What Does AI Really Mean?

About The Author

Atila Fassina is a Google Dev Expert, member of the Solid DX team, and a Tauri advocate. He enjoys making complex code simpler via articles, conference talks, … More about Atila ↬

Email Newsletter

Weekly tips on front-end & UX.
Trusted by 200,000+ folks.

We, as human beings, don’t worry too much about making sure the connections land at the right point. Our brain just works that way, declaratively. However, for building AI, we need to be more explicit. Let’s dive in!

In 2024, Artificial Intelligence (AI) hit the limelight with major advancements. The problem with reaching common knowledge and so much public attention so quickly is that the term becomes ambiguous. While we all have an approximation of what it means to “use AI” in something, it’s not widely understood what infrastructure having AI in your project, product, or feature entails.

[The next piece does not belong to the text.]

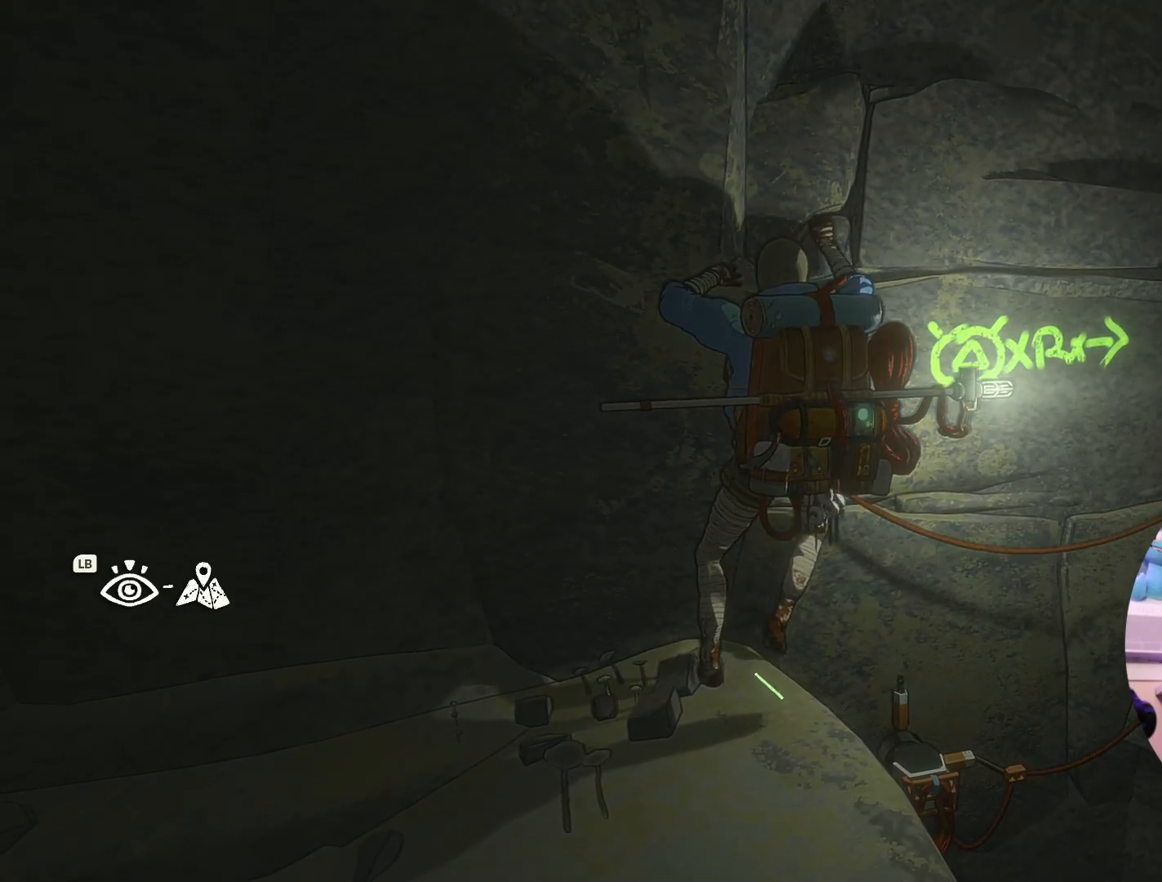
{"buttons": [], "left_stick": "left", "right_stick": "center", "events": [[100, "left_stick", "center"], [217, "left_stick", "down-left"], [467, "left_stick", "left"]]}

So, let’s break down the concepts that make AI tick. How is data stored and correlated, and how are the relationships built in order for an algorithm to learn how to interpret that data? As with most data-oriented architectures, it all starts with a database.

Data As Coordinates

Creating intelligence, whether artificial or natural, works in a very similar way. We store chunks of information, and we then connect them. Multiple visualization tools and metaphors show this in a 3-dimensional space with dots connected by lines on a graph. Those connections and their intersection are what make up for intelligence. For example, we put together “chocolate is sweet and nice” and “drinking hot milk makes you warm”, and we make “hot chocolate”.

Tony Stark in Iron Man 2 looking at a 3D representation of a molecule — which happens to be a great representation of a high dimensional graph.
(Image credit: Marvel Studios)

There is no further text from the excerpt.